SÖYLEDİKLERİMİZİ ÇOCUKTAN EVVEL KENDİMİZ DUYMALIYIZ
Çocukların en çok nelerden etkilendikleri içinde bulundukları şartlar ve mizaçlarıyla direkt bağlantılı. Bu yüzden genellemelerden kaçınıp her bir çocuğun olumlu ya da olumsuz neden etkilendiğini kendi içinde pahalandırmak gerektiğini düşünüyorum. Bu kitapta ele aldığımız tüm başlıklar hayatın içinde çabucak her gün şahit olduğumuz, kullandığımız başlıklar. Fakat bu başlıkları ‘belirlemiş’ olmak kâfi değil. Bu alışılagelmiş ve üzerinde fazla, tahminen de gereğince bile düşünmediğimiz başlıkların çocuklara nasıl yansıdığını onların gözünden görebilmek, onların sesinden duyabilmek ismine eklediğimiz çocuk sözleri bu kitabın bütünlüğünü kazanmasını sağladı. Söylediklerimizi çocuktan evvel kendimizin duyması epeyce kritik. Çocuklarla konuşurken kullandığımız sözcükleri ve cümleleri ferdî seviyede yine ve yine kavramak ve bunlarla yüzleşmek hayli değerli diye düşünüyorum.”

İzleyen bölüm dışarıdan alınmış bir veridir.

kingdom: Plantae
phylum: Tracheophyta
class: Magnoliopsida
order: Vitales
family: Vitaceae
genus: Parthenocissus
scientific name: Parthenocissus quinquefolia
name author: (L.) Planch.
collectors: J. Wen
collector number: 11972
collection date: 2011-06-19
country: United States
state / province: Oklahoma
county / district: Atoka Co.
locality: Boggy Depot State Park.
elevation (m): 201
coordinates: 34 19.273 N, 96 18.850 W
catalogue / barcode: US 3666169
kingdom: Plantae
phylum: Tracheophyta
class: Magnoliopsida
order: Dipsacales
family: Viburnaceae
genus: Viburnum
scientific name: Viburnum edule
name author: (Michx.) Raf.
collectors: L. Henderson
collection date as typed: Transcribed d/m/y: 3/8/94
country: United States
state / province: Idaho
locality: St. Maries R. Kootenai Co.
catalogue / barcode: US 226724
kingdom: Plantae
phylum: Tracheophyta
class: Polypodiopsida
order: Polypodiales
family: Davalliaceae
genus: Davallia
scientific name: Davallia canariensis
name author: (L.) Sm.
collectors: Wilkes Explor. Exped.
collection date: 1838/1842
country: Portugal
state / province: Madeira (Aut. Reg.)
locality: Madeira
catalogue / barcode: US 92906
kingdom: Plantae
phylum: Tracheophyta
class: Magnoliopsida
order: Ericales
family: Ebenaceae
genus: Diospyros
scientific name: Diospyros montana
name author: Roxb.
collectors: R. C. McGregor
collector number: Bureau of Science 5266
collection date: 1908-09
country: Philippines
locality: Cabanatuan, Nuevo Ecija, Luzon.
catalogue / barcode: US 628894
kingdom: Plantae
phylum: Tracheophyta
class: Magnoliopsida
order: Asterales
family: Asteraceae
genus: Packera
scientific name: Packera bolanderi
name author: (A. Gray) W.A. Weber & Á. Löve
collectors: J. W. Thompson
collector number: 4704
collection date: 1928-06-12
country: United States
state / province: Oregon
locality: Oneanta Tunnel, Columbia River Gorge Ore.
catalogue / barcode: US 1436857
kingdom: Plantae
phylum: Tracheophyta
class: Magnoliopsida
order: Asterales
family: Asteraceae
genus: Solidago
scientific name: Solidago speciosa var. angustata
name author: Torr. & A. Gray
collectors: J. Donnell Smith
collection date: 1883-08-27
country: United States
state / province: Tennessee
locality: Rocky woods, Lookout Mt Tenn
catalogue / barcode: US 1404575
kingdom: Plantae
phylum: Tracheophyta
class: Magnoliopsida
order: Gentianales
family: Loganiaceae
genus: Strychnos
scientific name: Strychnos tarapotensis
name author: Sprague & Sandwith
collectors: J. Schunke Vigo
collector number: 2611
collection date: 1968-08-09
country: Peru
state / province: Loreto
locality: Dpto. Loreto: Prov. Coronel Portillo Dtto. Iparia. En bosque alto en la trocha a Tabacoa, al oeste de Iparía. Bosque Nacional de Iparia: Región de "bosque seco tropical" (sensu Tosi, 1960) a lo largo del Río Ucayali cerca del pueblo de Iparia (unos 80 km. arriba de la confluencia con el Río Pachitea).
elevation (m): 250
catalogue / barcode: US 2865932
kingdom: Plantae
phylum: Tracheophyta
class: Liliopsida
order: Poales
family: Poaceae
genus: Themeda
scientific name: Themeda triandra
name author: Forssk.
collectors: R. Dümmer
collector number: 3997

ARTIK YENİ ŞEYLER SÖYLEMEK GEREK
Selçuk, ferdî Instagram hesabından yaptığı ve 450 binden fazla beğeni alan kitabın duyuru paylaşımında ise şu sözlere yer verdi:
“Doğruyu söylemek gerekirse bu türlü bir kitap yazmak istemezdim. Bununla birlikte yazmayı bitirdiğimde ‘iyi ki yazdım’ da dedim. Ben yıllar uzunluğu ebeveynleri dinledim. Çocuklarına neler dediklerini, nasıl sevdiklerini, nasıl nasihat verdiklerini, nasıl kızdıklarını tahminen, nasıl konuştuklarını… İnsan yalnızca okuduklarının değil duyduklarının da altını çizer. Duyduğum cümlelerin altını çizdim ve kenarlarına bir ok çekip bu kelamın çocuğun dünyasında nereye, neye tekabül ettiğini yazdım. ‘Kırk Kez Söyledim’ kitabı bu notların toplamı. Kırk sefer söylediyseniz demek ki artık öteki şeyler söylemeniz gerekiyor, farklı bir kırk birinci cümleye gereksinim var. ‘Büyü artık’ dediğimizde büyüyemiyor çocuklar, vakti var. ‘Uslu ol’ dediğinizde olamıyorlar. ‘Anne deme bana’ dediğinizde size ne diyeceklerini sahiden bilemiyorlar. ‘Odana git hadi’ dediğinizde kendilerinin istenmediğini düşünebiliyorlar. Çok şey oluyor dünyalarında, sözler bazen dikenli olabiliyor, lakin söyleyen farkına varamıyor. Bilseniz ki ne çok cümlemiz var bu türlü. Bu cümlelerimiz çocuklarımıza nasıl yansıyor bir bakalım istedim. Kitabı okuyan anne babalar kullandıkları lisan kalıplarını gözden geçirip ebeveynliğe, çocuklarına, çocukluğa farklı bir gözle bakabilecekler. İnşallah o denli olur, çaba bizden…”

ETİKETLER: , , , ,
Yorumlar

Henüz yorum yapılmamış. İlk yorumu yukarıdaki form aracılığıyla siz yapabilirsiniz.